VaughnHow can businesses help us get there?

Jakobs emphasized that it needs to be a win-win for businesses. There’s really no such thing as an entry-level job. If you apply for a entry-level job, the first thing they ask is How many years of experience do you have?

The solution is: paid internships. And not just one or two per university, but dozens for the community college. It’s a win-win for businesses and students.


The new UT Medical School will be a once in a generation opportunity to bring jobs and people together, said Kelsey. “It will be a shame if we let the opportunity go by without being a little more intentional and trying to train people for the kinds of jobs that are going to be offered in that brand new medical school.”
Casar cited the former Green Treatment Plant development on downtown’s 2nd Street as a perfect example of effective city involvement. The city owned the land, sold the land and negotiated on behalf of the public. They partnered with a development firm that would include brand-new affordable housing units. By consulting with a local workforce organization, they were able to hire thousands local residents, some of them specifically from high-poverty zip codes.

“This is the kind of model we should be looking at when we talk about partnering government with economic development to bridge this gap with our local workforce,” said Casar.

How can public and private entities support students and families?

Jakobs believes we have to more than simply provide education, especially for a working parent who is going to ACC full-time. Childcare and transportation costs are frequent obstacles for student-parents.

Kelsey added that the government can be more creative in its policies…by adding housing and transportation subsidies and by helping to partner businesses with nonprofits that support the workforce.

He also thinks the community needs to do a better job talking about career in technology education. “For some reason, a lot of people when they hear ‘career in tech education’ think of shop class,” Kelsey said. “And the other part of that is we get into an either/or dynamic. People feel like making room for it might detract from the focus on ‘straight to 4-year university’ and that’s a shame. Having exposure to different kinds of disciplines is only going to help make informed decisions.”

Records excerpted from a collection
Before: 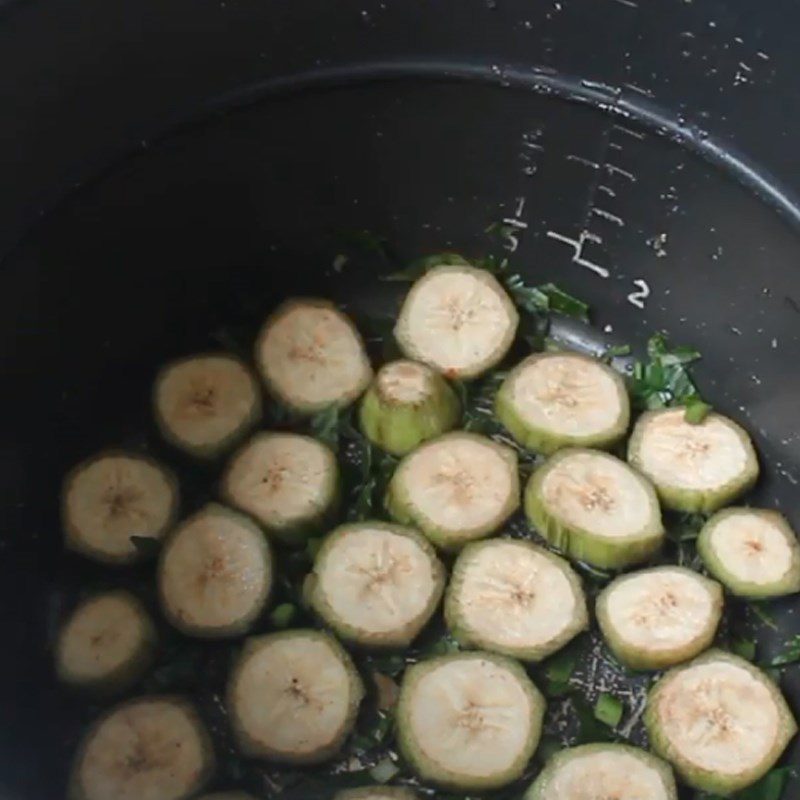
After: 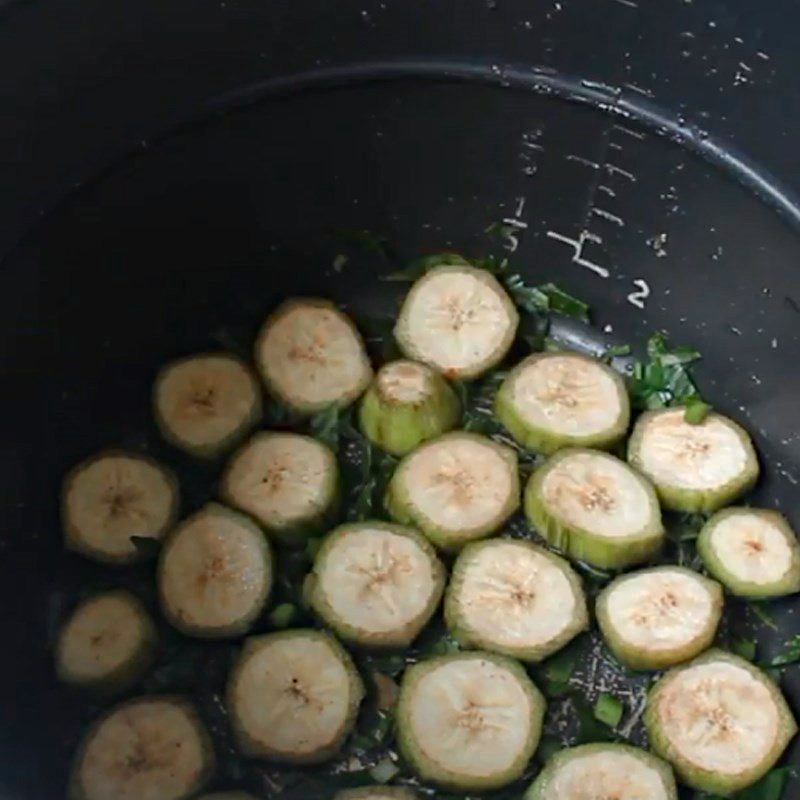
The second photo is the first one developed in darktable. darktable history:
haze removal: strength 0.281, distance 0.247, compatibility mode true, adaptive false
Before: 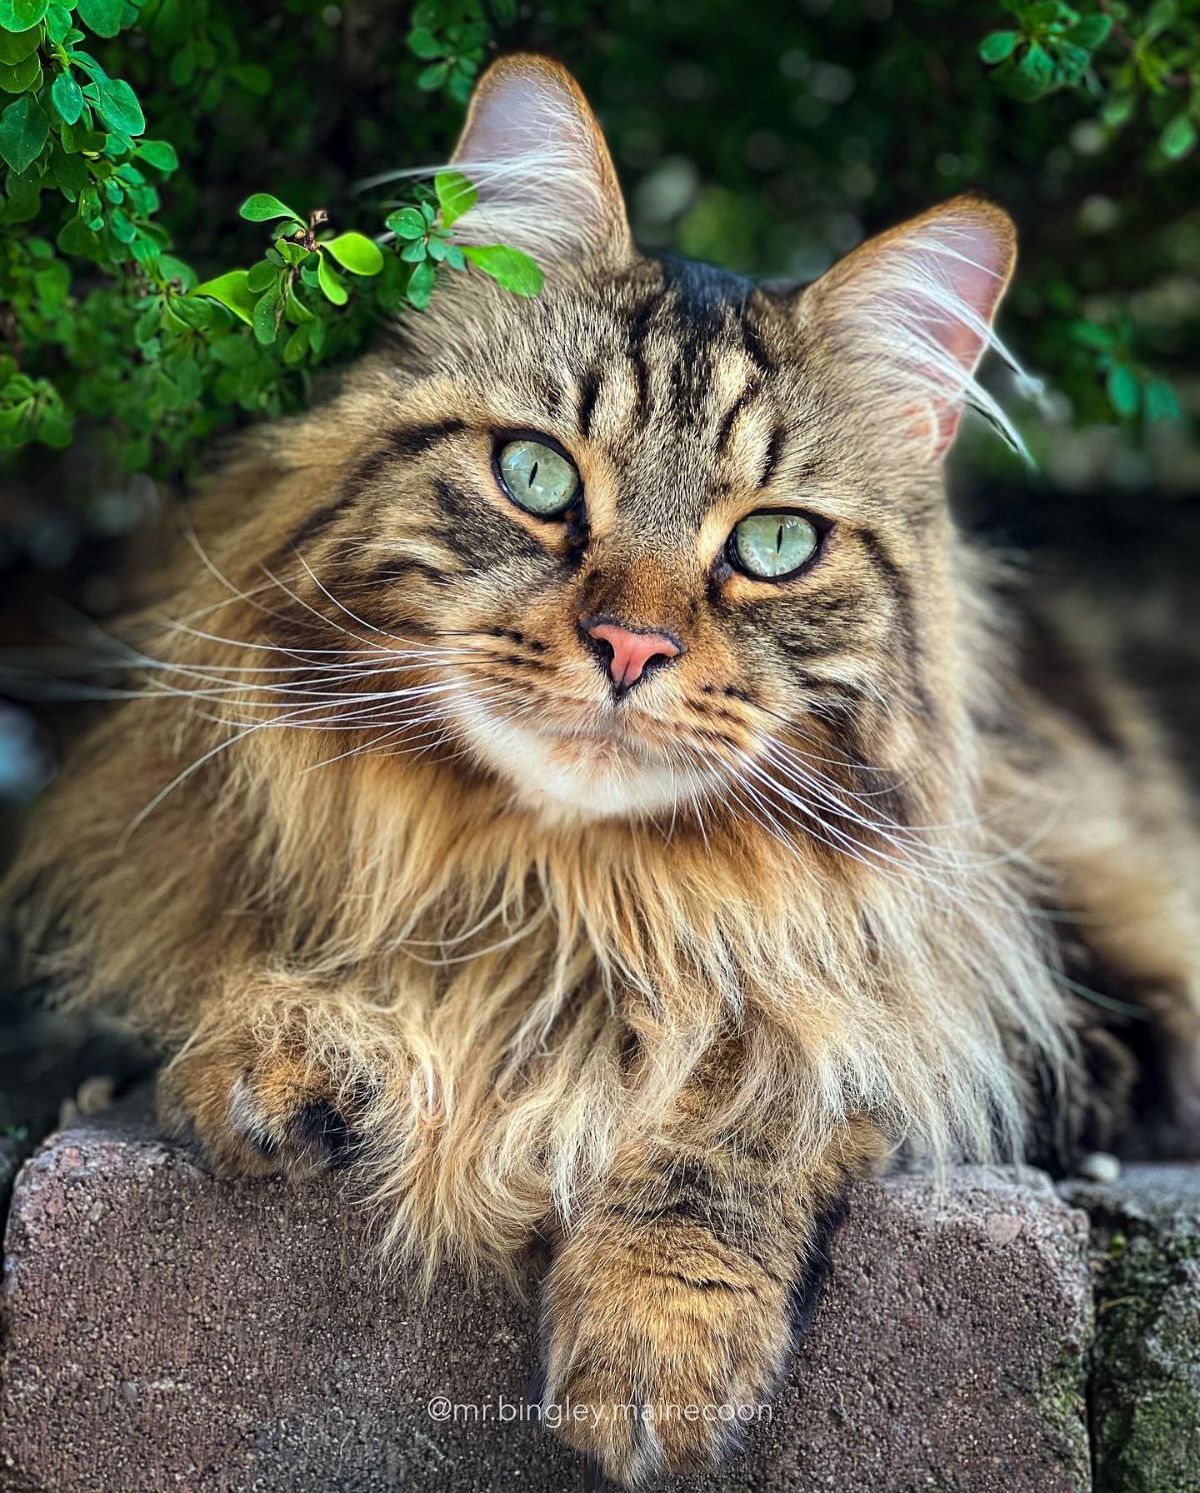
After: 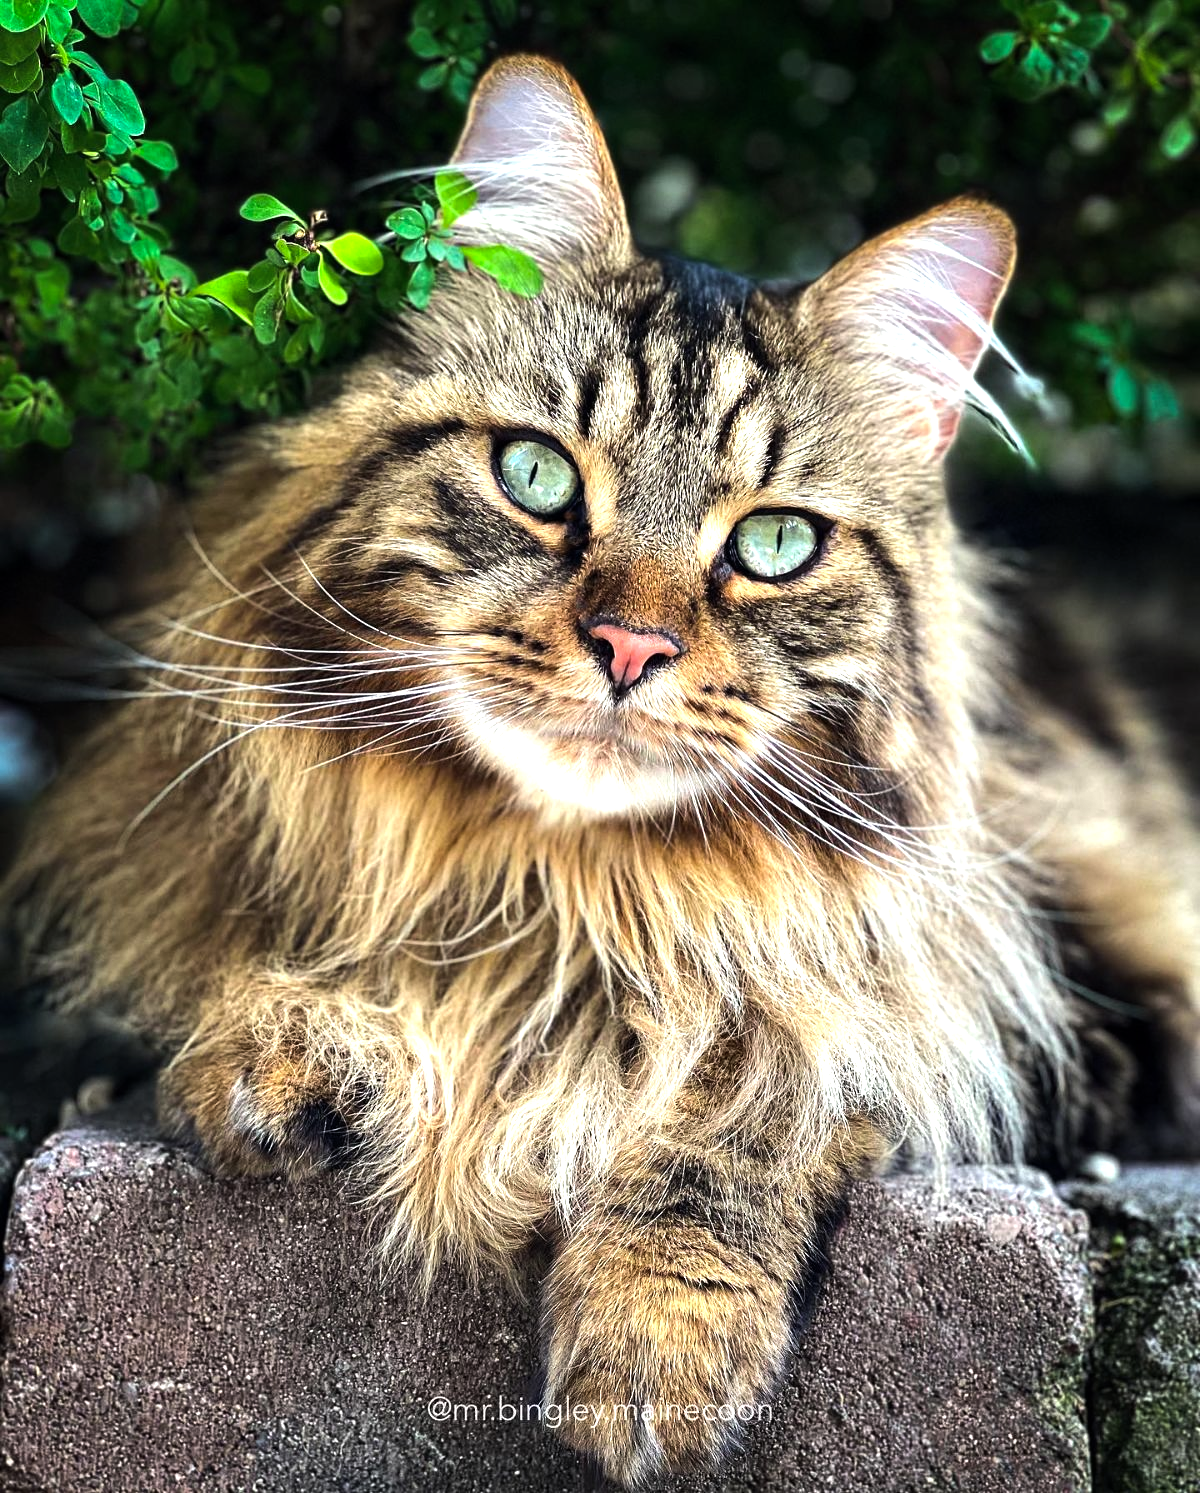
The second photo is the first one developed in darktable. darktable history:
color balance rgb: perceptual saturation grading › global saturation 0.075%, perceptual brilliance grading › highlights 20.359%, perceptual brilliance grading › mid-tones 19.837%, perceptual brilliance grading › shadows -20.845%, contrast 5.329%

Things to do
1. Reproduce verbatim the stretch of the workforce passage that begins with "Kelsey added that" and ends with "support the workforce.".
2. Write the next part of the workforce passage, picking up right after its final sentence.

Answers to the exercises
1.
Kelsey added that the government can be more creative in its policies…by adding housing and transportation subsidies and by helping to partner businesses with nonprofits that support the workforce.

2.
Is Austin lacking in mid-level jobs?

black-male-teacherKelsey unequivocally said no. “I’m not sure where this narrative started. We are creating jobs up and down the spectrum. Austin is one of the leaders in middle wage job creation. The question is: Is middle wage enough anymore in Austin?  Middle wage used to be defined at $22-$24/hour, which won’t get you very far. The better question is: Are we creating middle wage jobs for Austin? And that’s a different matter.”

Another important point, according to Casar, is whether we are creating middle-wage jobs that are attainable and appealing to young Austinites coming out of high school. “We need to make sure that the manufacturing jobs that we bring here are accessible by the community and are dignified jobs that folks are proud taking and would have a ladder upward.”

SAM_1270webCalls to Action

Steve Jakobs: Get ready for 2016. This past November, ACC came to use with three propositions and we passed two. The third one missed by 6,000 votes and would have funded the soft infrastructure that ACC needs…ACC may be coming back in 2016. Please consider that.

Brian Kelsey: Go to your employer and ask them what they’re doing in this arena. Do we offer internships? What kind of work-study programs do we have? How can we get more involved? Then go to the school district and ask, What are we doing on careers in technical education? What’s offered? What programs? Are we offering enough? What role can CTE play in broadening the education experience before people move on from high school?

Greg Casar: Know what your local elected officials are doing and hold us accountable for the values that you have. Fifty percent of the people who are building our buildings will admit to a UT researcher that they are undocumented. Whatever we can do at the state and local level toward immigration reform is so critical for closing the economic gap.